Search code examples
c#gembox-document

GemBox DocumentModel.Load() cannot read Pdf file


Currently i am unable to load original pdf document using GemBox. it gives me below error in image. and I am using Acrobat 9.

I have tried using 8/16/2018 fixes too. Any suggestion will be highly appreciated.

Basic Code i am using is,

using GemBox.Document;
using System;

namespace Pdf2Text
{
   class Program
   {

      [STAThread]
      static void Main(string[] args)
      {
          ComponentInfo.SetLicense("My-License");

          DocumentModel document = null;
          document = DocumentModel.Load(@"E:\data\testing\HA021.pdf");
          document.Save(@"E:\data\testing\HA021.docx");
      }
    }
}

Solution

  • EDIT:

    In the newer versions of GemBox.Document there is another PDF reader that is intended for high-fidelity tasks, see Convert PDF to Word.
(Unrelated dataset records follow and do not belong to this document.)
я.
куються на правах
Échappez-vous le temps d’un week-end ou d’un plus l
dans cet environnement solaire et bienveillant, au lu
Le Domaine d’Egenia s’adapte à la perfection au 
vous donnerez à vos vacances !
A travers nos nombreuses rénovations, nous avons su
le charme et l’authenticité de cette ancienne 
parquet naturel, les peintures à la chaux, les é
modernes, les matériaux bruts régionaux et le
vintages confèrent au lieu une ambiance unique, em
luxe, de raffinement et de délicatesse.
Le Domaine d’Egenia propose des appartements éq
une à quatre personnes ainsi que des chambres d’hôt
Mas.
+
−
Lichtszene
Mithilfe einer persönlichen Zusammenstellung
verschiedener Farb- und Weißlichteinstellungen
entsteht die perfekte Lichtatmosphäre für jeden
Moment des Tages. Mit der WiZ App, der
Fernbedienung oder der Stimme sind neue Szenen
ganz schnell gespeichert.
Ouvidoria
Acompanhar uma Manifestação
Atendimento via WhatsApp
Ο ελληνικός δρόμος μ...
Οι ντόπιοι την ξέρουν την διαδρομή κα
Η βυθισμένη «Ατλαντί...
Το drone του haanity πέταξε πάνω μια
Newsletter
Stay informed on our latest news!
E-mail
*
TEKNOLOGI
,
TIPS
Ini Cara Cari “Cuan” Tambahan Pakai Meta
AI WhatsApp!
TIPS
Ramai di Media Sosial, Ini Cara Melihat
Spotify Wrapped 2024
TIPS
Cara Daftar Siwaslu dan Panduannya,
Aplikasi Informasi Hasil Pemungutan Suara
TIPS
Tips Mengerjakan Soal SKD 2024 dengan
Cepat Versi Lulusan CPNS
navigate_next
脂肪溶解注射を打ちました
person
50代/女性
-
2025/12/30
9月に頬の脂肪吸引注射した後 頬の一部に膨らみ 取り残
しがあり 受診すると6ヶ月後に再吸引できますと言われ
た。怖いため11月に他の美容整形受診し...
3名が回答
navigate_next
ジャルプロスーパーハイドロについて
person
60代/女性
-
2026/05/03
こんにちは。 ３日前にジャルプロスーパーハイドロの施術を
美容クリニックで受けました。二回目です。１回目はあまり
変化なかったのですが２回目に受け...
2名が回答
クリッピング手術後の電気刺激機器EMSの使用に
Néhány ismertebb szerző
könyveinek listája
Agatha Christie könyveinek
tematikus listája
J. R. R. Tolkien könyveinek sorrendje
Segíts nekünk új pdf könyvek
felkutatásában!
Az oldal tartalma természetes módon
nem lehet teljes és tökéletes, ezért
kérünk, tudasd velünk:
    Here is how to use it:

    var document = DocumentModel.Load("Sample.pdf",
        new PdfLoadOptions() { LoadType = PdfLoadType.HighFidelity });
    document.Save("Sample.docx");
    

    ORIGINAL:

    The current implementation of PDF reader in GemBox.Document is still in beta and cannot handle this PDF feature, "iref streams" which are cross-reference tables stored in streams.

    However, GemBox.Pdf can handle cross-reference streams so as a workaround you could do something like the following:

    // Load PDF with GemBox.Pdf.
    var pdfDocument = PdfDocument.Load("Sample.pdf");
    pdfDocument.SaveOptions.CrossReferenceType = PdfCrossReferenceType.Table;
    
    // Save PDF with GemBox.Pdf.
    var pdfStream = new MemoryStream();
    pdfDocument.Save(pdfStream);
    
    // Load PDF with GemBox.Document.
    var document = DocumentModel.Load(pdfStream, LoadOptions.PdfDefault);
    

    Last regarding the conversion of PDF to DOCX, GemBox.Document's PDF reader is currently intended for extracting text and tables from PDF files, it's not intended for any high fidelity requirement.